I also deeply think that if someone isn’t bothering anyone then simply let them be, and if they are - maybe we need to examine why this is so (see: personal anathema to cringe).
I’ve been thinking about reinvention in fashion this week too. As anybody remotely interested in fashion right now could authoritatively say, it’s been a season for “designer musical chairs.” So much upheaval, so much pressure. Which, obviously, these are big - and often publicly listed - businesses.
One of my favourite luxury analysts Luca Solca from Bernstein spoke of this on Lauren Sherman’s Fashion People podcast this week. “Being a me too without the qualities of the brand you are trying to imitate is not a recipe for success,” he said of where brands go wrong.
Meaning several things. One, trying to do what everyone else is doing will never work for you, or not forever, and two, you need to stay true to your own qualities. This doesn’t come from saying what you’re going to do, but, well, doing it.
When designers are tasked with reinvention a lot can get lost. You can only reinvent so far at a major fashion house - new ideas are demanded, but not so new they lose the qualities that make the brand exactly what it is. There needs to be some essence, in any way it can be parsed, of what the brand is. Otherwise, what’s the point? Trying to do what someone else is doing is not the answer either. Of course, of course, fashion is endlessly referenced and influenced by (and copied).
Think of the “Celine effect,” when brands tried to be like Phoebe Philo’s Celine to varying degrees of success. By the time you copy someone though, if they’re worth copying, they’re already onto their next idea.
Rachel Tashjian wrote recently about the “Rowdents,” for The Washington Post. That is, all the brands trying to be just like The Row. And well, who wouldn’t want to be like that? But also, where does it get you? Including as a consumer.
Maybe here: “Creative directors believe that an interesting outfit means you have a rich inner life. Sometimes that’s true, but with all this copying going on, we’re mostly seeing wearable credit card debt.”
Hermes spring/summer ‘25
I spoke about reinvention with Pierre Alexis Dumas, the artistic director of Hermès, and great-great-great grandson of Hermès founder Thierry Hermès in an interview for WISH two years ago. Not incidentally, Hermès is one of the few luxury brands truly defying the global slowdown right now.
Dumas is a deeply philosophical man who greatly respects creativity. He is incredibly generous with his time in interviews.
Hermès famously does not have a marketing division. It doesn’t do what other brands do!

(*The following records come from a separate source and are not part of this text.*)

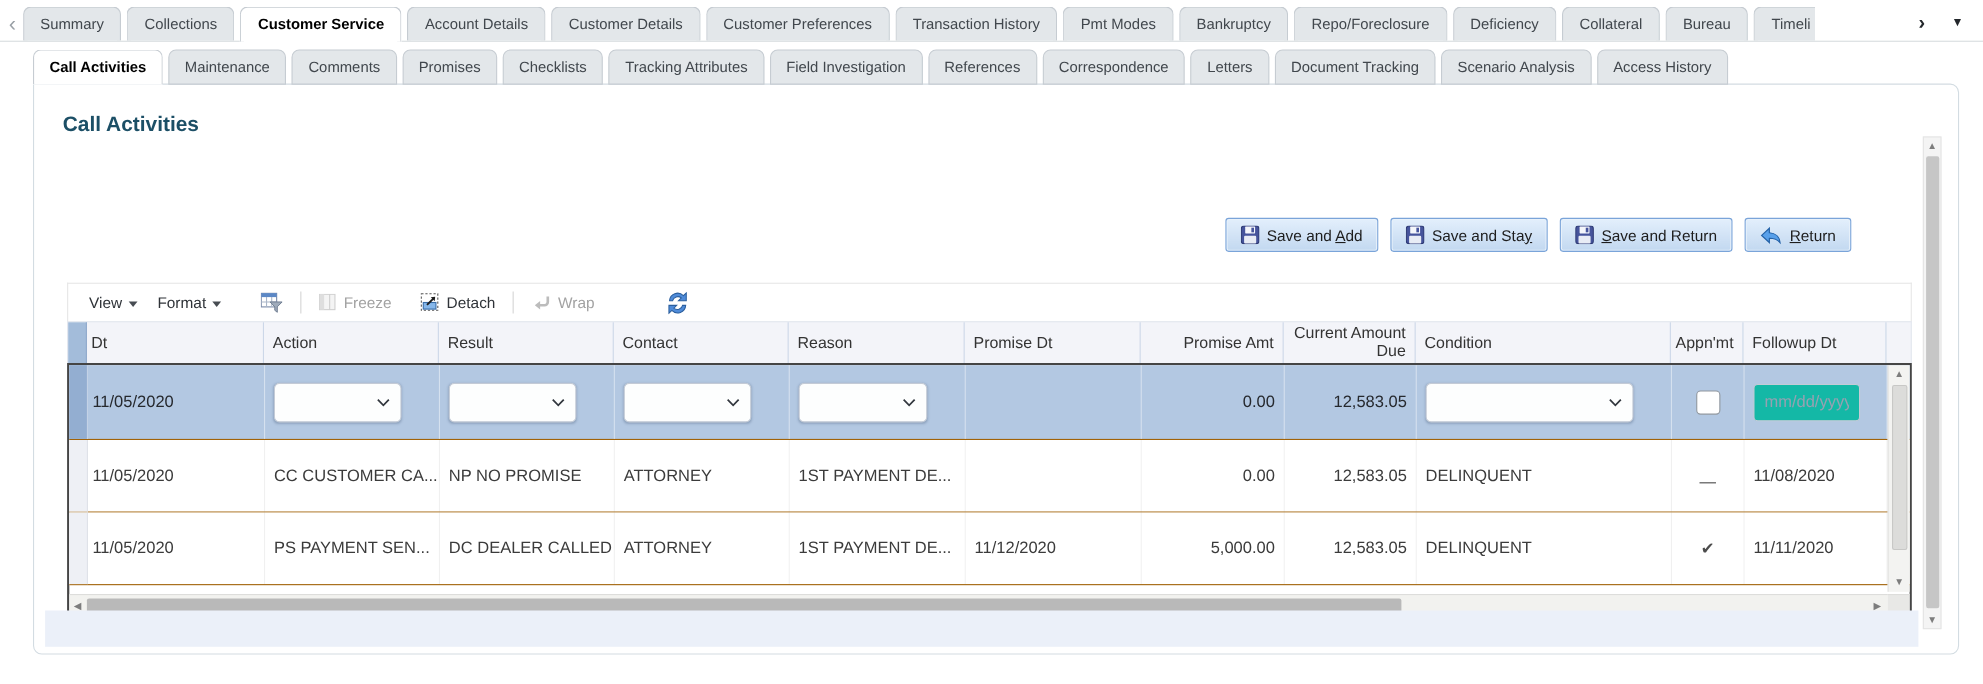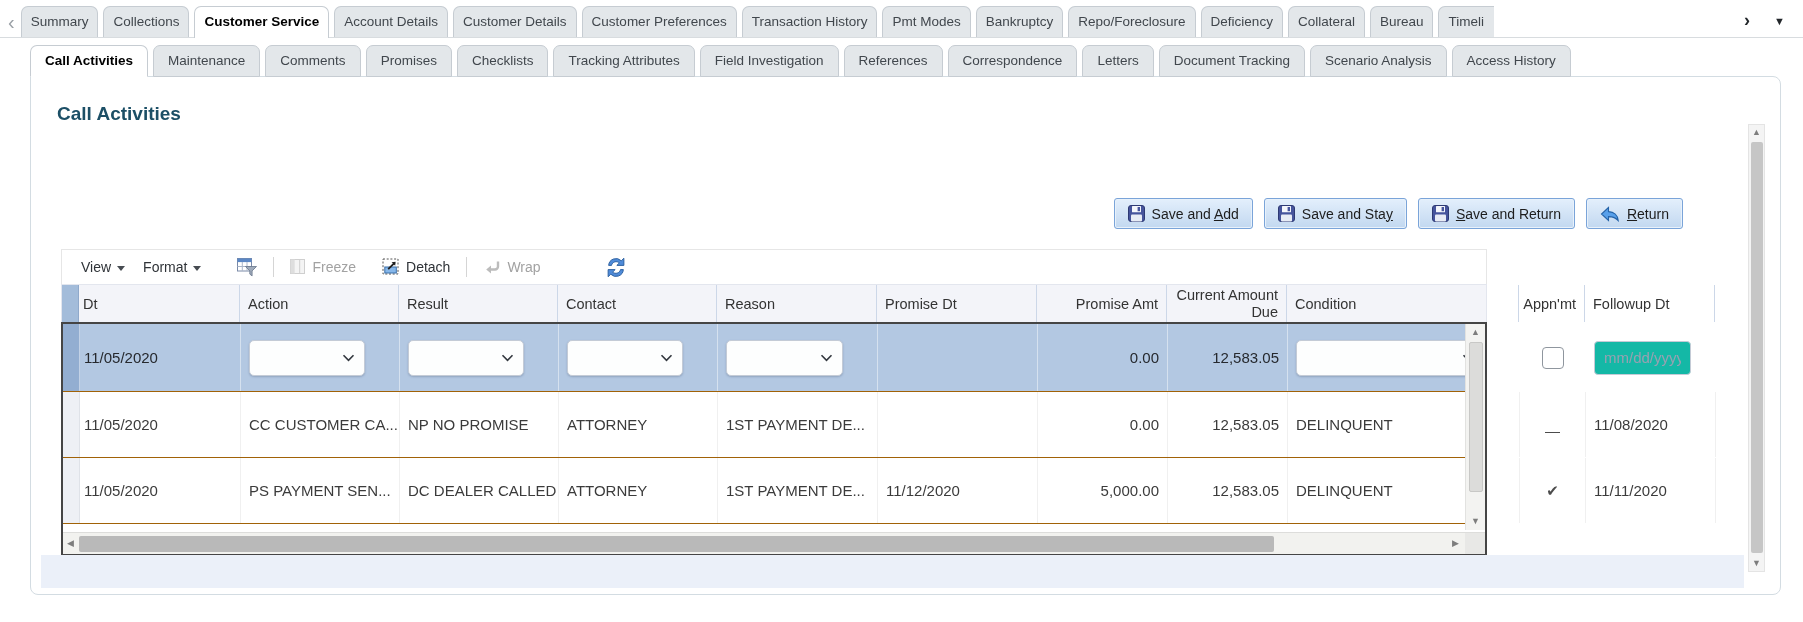--- a/index.html
+++ b/index.html
@@ -11,7 +11,7 @@
     border-bottom:1px solid #d8dcdf; height:38px; white-space:nowrap; }
   .nav-scroll { color:#9aa0a6; font-size:20px; line-height:26px; padding:0 6px 2px 2px; cursor:pointer; }
   .tab { background:#e3e7ea; border:1px solid #c6ccd2; border-bottom:none;
-    border-radius:7px 7px 0 0; padding:7px 9px 8px; font-size:13.5px; color:#41474d;
+    border-radius:7px 7px 0 0; padding:7px 15px 8px; font-size:13.5px; color:#41474d;
     margin-right:5px; cursor:pointer; flex:0 0 auto; }
   .tab.active { background:#fff; color:#000; font-weight:bold; position:relative; z-index:2;
     border-color:#c6ccd2; box-shadow:0 1px 0 #fff; margin-bottom:-1px; padding-bottom:9px; }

“The world is changing. Nothing is constant, and the world of fashion changes all the time. So in an ever-changing world, how can we remain the same? The paradox is you've got to change to remain the same. I think we're sailing in the right direction. The direction has not changed. I feel we are very different from other brands. I don't compare myself, but we are a family-owned house. It's our name. It's the name of my grandmother at the entrance of the store. So, we really try to be true to our heritage, and we try to help the house evolve and be relevant in this day and age.”
Perhaps the most relevant thing in this day and age - with its constant urge to define ourselves, our personal brands, our authenticity - is to just actually stay true to ourselves.
Which is very easy, and very hard.
As the late Marianne Faithful - another misunderstood woman who defied what people thought of her - “All I have to do is what's right for me.”
The proof is in the jam!
Books
I’m out of sync with my own truest self and have not read much this week! Am still dipping in and out of Portrait of a Lady and am also reading a biography of Pamela Churchill, another misunderstood woman!
I also bought Anne Tyler’s new book, Three Days in June. I’m hoping to read it one weekend - everybody needs an Anne Tyler Afternoon every now and then, it’s practically medicinal.